Extracted records:
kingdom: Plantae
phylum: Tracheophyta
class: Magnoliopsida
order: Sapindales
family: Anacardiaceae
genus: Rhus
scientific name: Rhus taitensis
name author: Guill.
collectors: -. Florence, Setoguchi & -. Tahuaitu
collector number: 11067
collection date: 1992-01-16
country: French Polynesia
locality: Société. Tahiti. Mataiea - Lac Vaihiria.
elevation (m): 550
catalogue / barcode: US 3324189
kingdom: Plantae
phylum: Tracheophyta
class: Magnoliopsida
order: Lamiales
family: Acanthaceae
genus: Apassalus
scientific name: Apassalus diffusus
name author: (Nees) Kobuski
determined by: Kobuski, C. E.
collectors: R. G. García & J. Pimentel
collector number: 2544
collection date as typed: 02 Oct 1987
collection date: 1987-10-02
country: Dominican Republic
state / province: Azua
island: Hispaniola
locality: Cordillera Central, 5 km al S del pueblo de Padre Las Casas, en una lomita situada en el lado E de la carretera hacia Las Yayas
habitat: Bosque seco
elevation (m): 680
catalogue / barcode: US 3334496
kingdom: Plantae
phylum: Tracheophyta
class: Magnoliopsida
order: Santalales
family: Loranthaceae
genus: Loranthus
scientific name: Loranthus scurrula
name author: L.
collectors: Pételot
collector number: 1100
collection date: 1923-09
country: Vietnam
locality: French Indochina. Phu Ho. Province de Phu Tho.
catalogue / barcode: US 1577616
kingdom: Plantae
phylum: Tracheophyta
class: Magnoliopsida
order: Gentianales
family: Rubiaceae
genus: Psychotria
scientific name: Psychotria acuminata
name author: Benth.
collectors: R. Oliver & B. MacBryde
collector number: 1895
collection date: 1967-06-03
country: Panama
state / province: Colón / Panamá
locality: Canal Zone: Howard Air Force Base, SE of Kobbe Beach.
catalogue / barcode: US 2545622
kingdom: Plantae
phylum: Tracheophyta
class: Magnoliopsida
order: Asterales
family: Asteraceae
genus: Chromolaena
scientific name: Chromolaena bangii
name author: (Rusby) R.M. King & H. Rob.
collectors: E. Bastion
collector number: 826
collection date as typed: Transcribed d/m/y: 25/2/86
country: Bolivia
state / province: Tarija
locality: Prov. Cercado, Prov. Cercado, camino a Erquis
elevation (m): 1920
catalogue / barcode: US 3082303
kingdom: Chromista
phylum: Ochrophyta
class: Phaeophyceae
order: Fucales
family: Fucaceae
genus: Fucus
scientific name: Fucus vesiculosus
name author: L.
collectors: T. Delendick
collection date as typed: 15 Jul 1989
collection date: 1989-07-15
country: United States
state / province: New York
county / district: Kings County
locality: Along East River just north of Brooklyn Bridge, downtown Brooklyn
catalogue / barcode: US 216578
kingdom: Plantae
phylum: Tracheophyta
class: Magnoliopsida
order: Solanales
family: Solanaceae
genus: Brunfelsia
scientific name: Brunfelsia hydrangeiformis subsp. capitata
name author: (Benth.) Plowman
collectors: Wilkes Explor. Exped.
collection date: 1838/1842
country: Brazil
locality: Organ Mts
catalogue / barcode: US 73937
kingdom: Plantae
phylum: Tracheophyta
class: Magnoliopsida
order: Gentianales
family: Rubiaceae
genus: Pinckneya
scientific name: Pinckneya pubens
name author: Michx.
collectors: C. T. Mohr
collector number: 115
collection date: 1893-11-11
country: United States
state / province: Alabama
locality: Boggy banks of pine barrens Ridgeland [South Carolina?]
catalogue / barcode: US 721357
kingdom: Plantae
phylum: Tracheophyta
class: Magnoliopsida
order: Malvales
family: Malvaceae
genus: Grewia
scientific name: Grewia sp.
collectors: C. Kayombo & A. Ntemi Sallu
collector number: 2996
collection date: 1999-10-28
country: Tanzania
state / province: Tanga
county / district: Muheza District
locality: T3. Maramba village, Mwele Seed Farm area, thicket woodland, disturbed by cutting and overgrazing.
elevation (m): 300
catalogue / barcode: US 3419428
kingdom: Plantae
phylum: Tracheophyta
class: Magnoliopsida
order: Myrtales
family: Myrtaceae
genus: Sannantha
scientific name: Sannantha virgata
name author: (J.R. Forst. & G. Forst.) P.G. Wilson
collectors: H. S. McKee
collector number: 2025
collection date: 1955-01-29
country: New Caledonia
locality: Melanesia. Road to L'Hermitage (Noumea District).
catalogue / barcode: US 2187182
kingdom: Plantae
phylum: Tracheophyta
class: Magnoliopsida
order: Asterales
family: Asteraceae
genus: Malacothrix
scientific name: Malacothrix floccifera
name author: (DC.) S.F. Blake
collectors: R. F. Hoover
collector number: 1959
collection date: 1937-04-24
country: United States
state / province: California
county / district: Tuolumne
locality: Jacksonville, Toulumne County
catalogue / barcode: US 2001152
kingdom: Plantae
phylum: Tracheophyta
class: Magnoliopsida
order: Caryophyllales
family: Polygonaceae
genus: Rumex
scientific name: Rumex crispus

WHAT IS ASKED: Reproduce all of the entries above line for line, without changing anything.

FULL RESPONSE:
kingdom: Plantae
phylum: Tracheophyta
class: Magnoliopsida
order: Sapindales
family: Anacardiaceae
genus: Rhus
scientific name: Rhus taitensis
name author: Guill.
collectors: -. Florence, Setoguchi & -. Tahuaitu
collector number: 11067
collection date: 1992-01-16
country: French Polynesia
locality: Société. Tahiti. Mataiea - Lac Vaihiria.
elevation (m): 550
catalogue / barcode: US 3324189
kingdom: Plantae
phylum: Tracheophyta
class: Magnoliopsida
order: Lamiales
family: Acanthaceae
genus: Apassalus
scientific name: Apassalus diffusus
name author: (Nees) Kobuski
determined by: Kobuski, C. E.
collectors: R. G. García & J. Pimentel
collector number: 2544
collection date as typed: 02 Oct 1987
collection date: 1987-10-02
country: Dominican Republic
state / province: Azua
island: Hispaniola
locality: Cordillera Central, 5 km al S del pueblo de Padre Las Casas, en una lomita situada en el lado E de la carretera hacia Las Yayas
habitat: Bosque seco
elevation (m): 680
catalogue / barcode: US 3334496
kingdom: Plantae
phylum: Tracheophyta
class: Magnoliopsida
order: Santalales
family: Loranthaceae
genus: Loranthus
scientific name: Loranthus scurrula
name author: L.
collectors: Pételot
collector number: 1100
collection date: 1923-09
country: Vietnam
locality: French Indochina. Phu Ho. Province de Phu Tho.
catalogue / barcode: US 1577616
kingdom: Plantae
phylum: Tracheophyta
class: Magnoliopsida
order: Gentianales
family: Rubiaceae
genus: Psychotria
scientific name: Psychotria acuminata
name author: Benth.
collectors: R. Oliver & B. MacBryde
collector number: 1895
collection date: 1967-06-03
country: Panama
state / province: Colón / Panamá
locality: Canal Zone: Howard Air Force Base, SE of Kobbe Beach.
catalogue / barcode: US 2545622
kingdom: Plantae
phylum: Tracheophyta
class: Magnoliopsida
order: Asterales
family: Asteraceae
genus: Chromolaena
scientific name: Chromolaena bangii
name author: (Rusby) R.M. King & H. Rob.
collectors: E. Bastion
collector number: 826
collection date as typed: Transcribed d/m/y: 25/2/86
country: Bolivia
state / province: Tarija
locality: Prov. Cercado, Prov. Cercado, camino a Erquis
elevation (m): 1920
catalogue / barcode: US 3082303
kingdom: Chromista
phylum: Ochrophyta
class: Phaeophyceae
order: Fucales
family: Fucaceae
genus: Fucus
scientific name: Fucus vesiculosus
name author: L.
collectors: T. Delendick
collection date as typed: 15 Jul 1989
collection date: 1989-07-15
country: United States
state / province: New York
county / district: Kings County
locality: Along East River just north of Brooklyn Bridge, downtown Brooklyn
catalogue / barcode: US 216578
kingdom: Plantae
phylum: Tracheophyta
class: Magnoliopsida
order: Solanales
family: Solanaceae
genus: Brunfelsia
scientific name: Brunfelsia hydrangeiformis subsp. capitata
name author: (Benth.) Plowman
collectors: Wilkes Explor. Exped.
collection date: 1838/1842
country: Brazil
locality: Organ Mts
catalogue / barcode: US 73937
kingdom: Plantae
phylum: Tracheophyta
class: Magnoliopsida
order: Gentianales
family: Rubiaceae
genus: Pinckneya
scientific name: Pinckneya pubens
name author: Michx.
collectors: C. T. Mohr
collector number: 115
collection date: 1893-11-11
country: United States
state / province: Alabama
locality: Boggy banks of pine barrens Ridgeland [South Carolina?]
catalogue / barcode: US 721357
kingdom: Plantae
phylum: Tracheophyta
class: Magnoliopsida
order: Malvales
family: Malvaceae
genus: Grewia
scientific name: Grewia sp.
collectors: C. Kayombo & A. Ntemi Sallu
collector number: 2996
collection date: 1999-10-28
country: Tanzania
state / province: Tanga
county / district: Muheza District
locality: T3. Maramba village, Mwele Seed Farm area, thicket woodland, disturbed by cutting and overgrazing.
elevation (m): 300
catalogue / barcode: US 3419428
kingdom: Plantae
phylum: Tracheophyta
class: Magnoliopsida
order: Myrtales
family: Myrtaceae
genus: Sannantha
scientific name: Sannantha virgata
name author: (J.R. Forst. & G. Forst.) P.G. Wilson
collectors: H. S. McKee
collector number: 2025
collection date: 1955-01-29
country: New Caledonia
locality: Melanesia. Road to L'Hermitage (Noumea District).
catalogue / barcode: US 2187182
kingdom: Plantae
phylum: Tracheophyta
class: Magnoliopsida
order: Asterales
family: Asteraceae
genus: Malacothrix
scientific name: Malacothrix floccifera
name author: (DC.) S.F. Blake
collectors: R. F. Hoover
collector number: 1959
collection date: 1937-04-24
country: United States
state / province: California
county / district: Tuolumne
locality: Jacksonville, Toulumne County
catalogue / barcode: US 2001152
kingdom: Plantae
phylum: Tracheophyta
class: Magnoliopsida
order: Caryophyllales
family: Polygonaceae
genus: Rumex
scientific name: Rumex crispus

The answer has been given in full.